Un personnel débordé
Un jeune malade semble souffrir d'une complication post cure. Personne ne vient à son secours. Interpellé sur l'état de ce patient, une jeune infirmière en rejette la responsabilité sur les médecins, disant : «Les médecins sont pressés de rentrer avant la fin des cures de leurs malades. C'est nous les paramédicaux qui terminons leur travail, mais nous ne sommes pas des spécialistes en la matière pour les prendre en charge en cas de problème.» Des cancéreux des deux sexes et différents âges sont nombreux dans cette inconfortable infrastructure de santé. Les uns sont plus souffrants que d'autres, mais chacun, à sa manière, traîne derrière lui un supplice indescriptible.
Abdelmadjid, un autre malade du cancer, de Annaba, trop fatigué et même désespéré, nous confie : «J'ai un cancer du poumon, et cela fait deux ans que j'ai commencé à faire des cures dans ce service. Mes séances n'ont jamais été respectées. La veille de chaque séance, je reçois un coup de fil du service, qui m'informe d'une pénurie de médicament m'invitant à ne pas me présenter jusqu'à la disponibilité du traitement. Cela m'est arrivé d'interrompre le traitement durant deux mois de suite. En l'absence de thérapie ma maladie s'est développée. Il a fallu faire intervenir des connaissances pour m'en procurer. Aujourd'hui, j'ai présenté mon scanner à mon médecin, et le constat est l'absence de toute amélioration ; il me propose alors un changement de protocole de traitement. A qui la faute ? Mon médecin traitant aurait pourtant bien choisi le bon protocole dès le début pour que mon état de santé ne se dégrade pas, mais que voulez-vous ? J'ai voulu aller me plaindre auprès du chef de service, mais il n'est jamais dans son bureau.» Contacté, le chef de service d'oncologie, Pr. Djedi, nous a déclaré : «Il se peut que les patients aient essayé de me contacter au moment de mon congé. Les médecins dans ce service sont dépassés. Ils assurent 70 cures par jour, 40% des cures sont pour les cancéreux de la wilaya de Annaba et 60% pour ceux des autres wilayas de l'Est. Les infirmières travaillent sans moyens de protection.

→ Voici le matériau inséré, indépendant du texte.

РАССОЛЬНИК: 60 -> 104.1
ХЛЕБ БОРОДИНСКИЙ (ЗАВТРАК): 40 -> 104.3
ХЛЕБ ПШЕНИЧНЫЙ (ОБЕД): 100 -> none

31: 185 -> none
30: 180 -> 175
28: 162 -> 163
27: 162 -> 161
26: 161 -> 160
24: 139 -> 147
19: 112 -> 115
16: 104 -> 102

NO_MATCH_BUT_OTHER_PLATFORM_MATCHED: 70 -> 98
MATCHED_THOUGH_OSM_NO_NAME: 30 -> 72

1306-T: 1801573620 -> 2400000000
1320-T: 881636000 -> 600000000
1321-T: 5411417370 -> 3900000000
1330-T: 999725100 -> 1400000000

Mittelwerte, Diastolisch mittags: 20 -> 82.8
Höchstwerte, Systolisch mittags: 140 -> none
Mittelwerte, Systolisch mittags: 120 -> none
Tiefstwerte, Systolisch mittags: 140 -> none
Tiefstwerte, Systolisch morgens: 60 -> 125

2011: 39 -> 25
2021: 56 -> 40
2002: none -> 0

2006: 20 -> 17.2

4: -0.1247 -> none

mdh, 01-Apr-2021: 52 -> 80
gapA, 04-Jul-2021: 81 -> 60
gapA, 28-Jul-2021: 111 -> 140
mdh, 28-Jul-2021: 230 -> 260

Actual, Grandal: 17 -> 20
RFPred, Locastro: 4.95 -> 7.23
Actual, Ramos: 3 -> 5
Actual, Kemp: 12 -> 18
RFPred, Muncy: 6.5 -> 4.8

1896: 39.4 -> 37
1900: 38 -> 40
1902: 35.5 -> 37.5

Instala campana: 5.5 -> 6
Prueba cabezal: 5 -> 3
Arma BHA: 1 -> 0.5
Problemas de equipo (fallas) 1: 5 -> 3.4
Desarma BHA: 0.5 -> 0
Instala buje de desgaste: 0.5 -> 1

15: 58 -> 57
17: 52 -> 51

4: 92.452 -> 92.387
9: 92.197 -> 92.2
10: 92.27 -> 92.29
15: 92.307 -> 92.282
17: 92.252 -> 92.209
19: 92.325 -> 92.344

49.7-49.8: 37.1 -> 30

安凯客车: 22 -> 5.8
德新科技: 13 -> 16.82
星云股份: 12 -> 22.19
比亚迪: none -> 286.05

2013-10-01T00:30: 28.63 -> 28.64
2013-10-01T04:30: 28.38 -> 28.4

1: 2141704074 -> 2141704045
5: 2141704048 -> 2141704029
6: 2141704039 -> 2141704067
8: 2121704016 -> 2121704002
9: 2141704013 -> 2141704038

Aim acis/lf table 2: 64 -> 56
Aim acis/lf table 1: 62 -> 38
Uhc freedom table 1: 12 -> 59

Des centres d'oncologie ont été créés à Azzaba (Skikda) et Guelma. Eux aussi doivent assumer leurs responsabilités et prendre en charge leurs malades ; de plus, ils ne font qu'une dizaine de cures par jour. Peut être que leurs malades ne leur font pas confiance car se sont de nouveaux centres et ils préfèrent venir à Annaba. Ce qui se répercute sur la qualité et la disponibilité du traitement. Il faut savoir que pour cette année, notre service à Annaba a eu 1200 nouveaux malades.» En attendant la fin de 2014 pour la réception du CAC de Annaba, tel que annoncé dernièrement par le ministre de la Santé lors de sa visite dans la wilaya, plusieurs malades atteints du cancer sont morts, alors que d'autres vivent leurs dernières heures et autant viennent d'entamer leur itinéraire vers cette horrible fin réservée aux cancéreux algériens.